In Swaziland, the Wellness Centre is offering a place of holistic support, care and treatment for HIV positive health staff, in order for them to regain the self-confidence which an HIV diagnosis smashes out of everyone, and to keep them in work. In the US, lawyer turned HIV advocate, Heidi Nass works in a health centre in Madison, Wisconsin, supporting women with HIV by revealing to them her own diagnosis. In Uganda, one of only two openly HIV-positive woman doctors I know globally, Lydia Mungherera, is doing wonderful work with her award-winning Mama's Club, providing psycho-social care and support to young HIV positive mothers - and fathers too now - across Uganda. And in London, Jane Anderson and colleagues at the Homerton Hospital have set up a great holistic health centre for women with HIV.
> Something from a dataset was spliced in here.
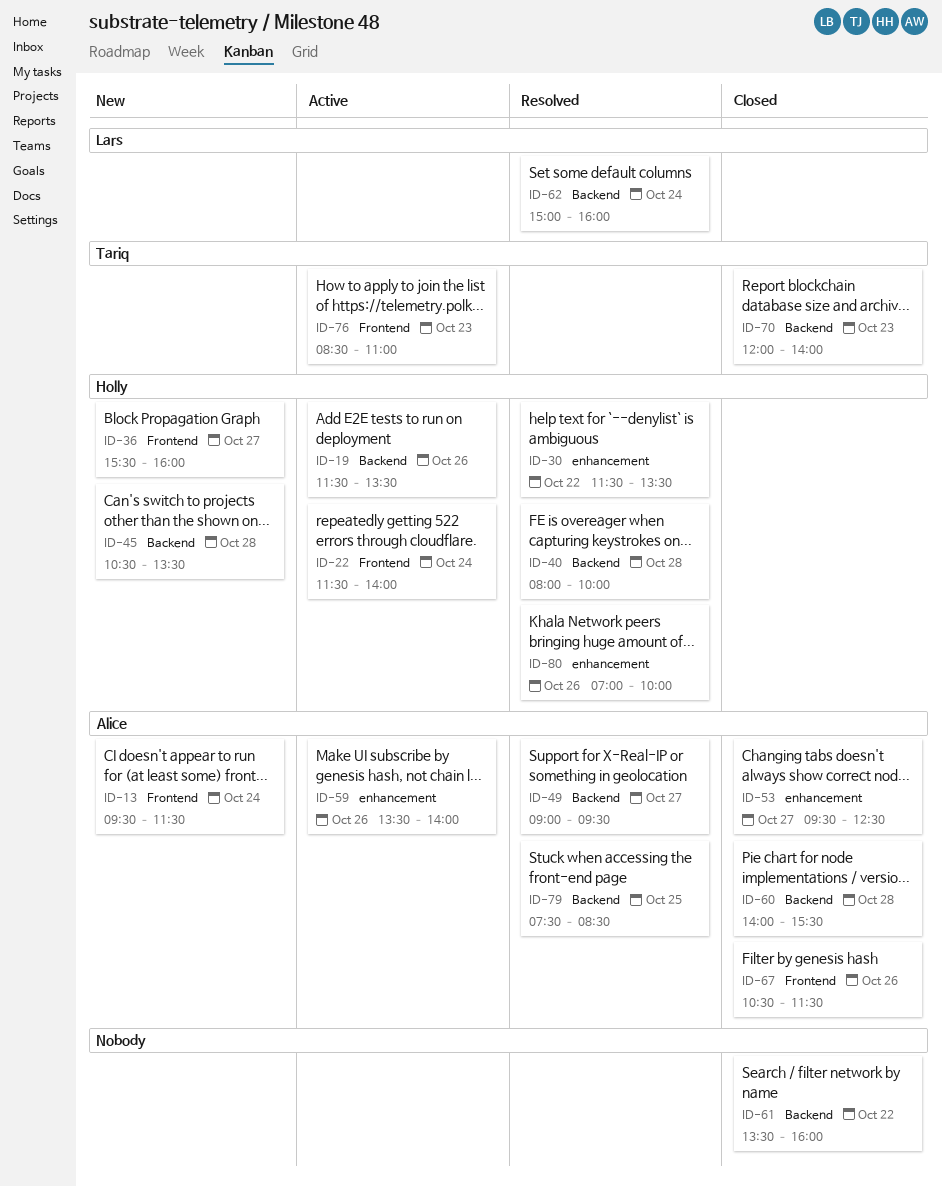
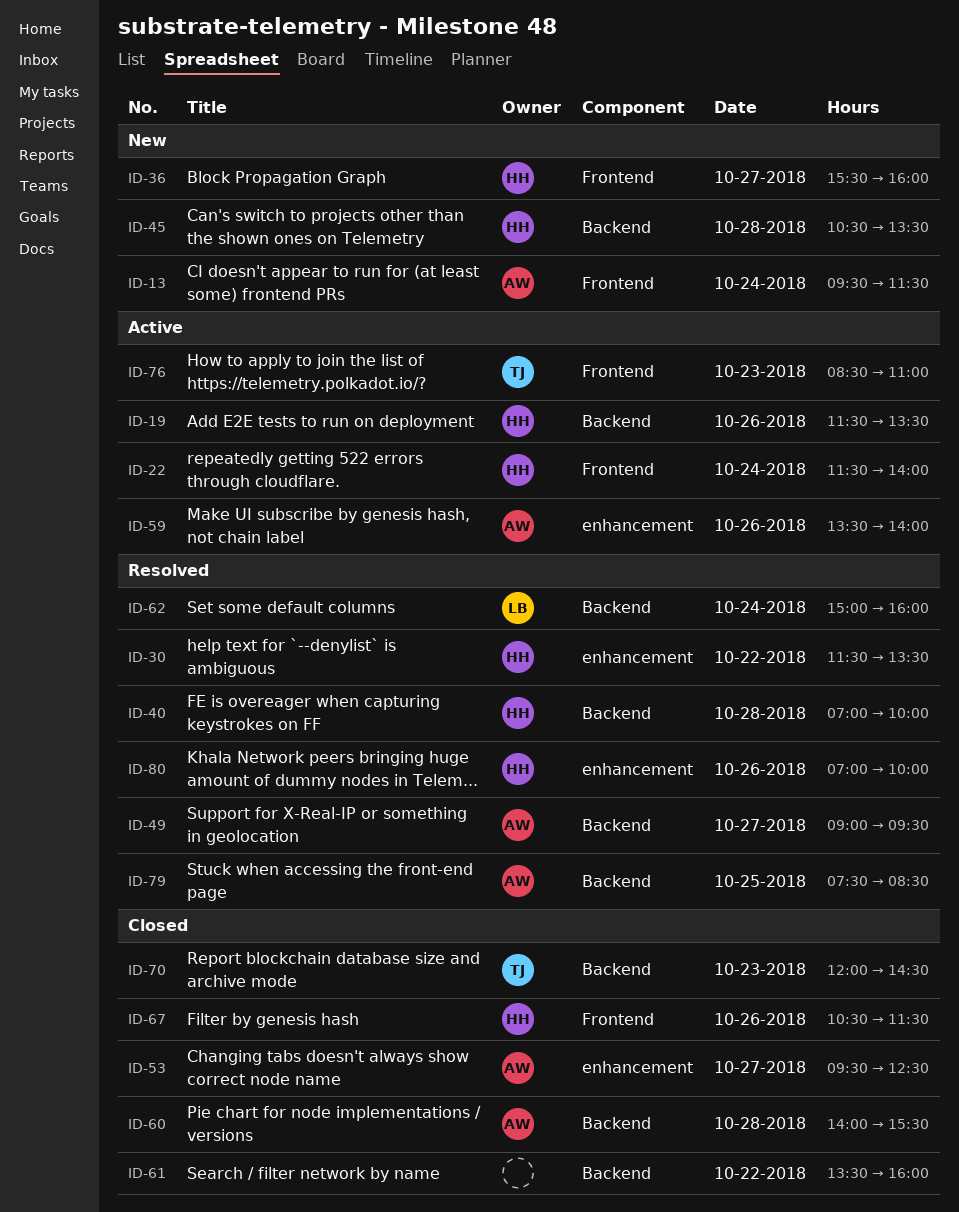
ID-40, begins: 08:00 -> 07:00
ID-67, owner: Alice -> Holly
ID-70, ends: 14:00 -> 14:30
These examples just go to show what can be done by the health sector globally to turn the tide of public opinion that is so militant against people with HIV. With the right approach to their own staff who are sick, with inclusion of HIV positive women in the whole process and with the recognition that health workers too are human beings who need love, care, respect, support - and hope - from within their own profession, we can all move forward. Without such global measures health staff with HIV will continue to die and numbers of people with HIV will continue to rise.
In London this week the Sophia Forum will be meeting to address these issues with health workers from across London, in a meeting aptly entitled "In sickness and in health: Women and HIV in 2009", with lead guest speaker Peter Piot, formerly Executive Director of UNAIDS, and Moderator Sue MacGregor.
As for the cycling, this is just the start of seeing how far this 50-something woman can go with this bug in my body. I will keep you posted.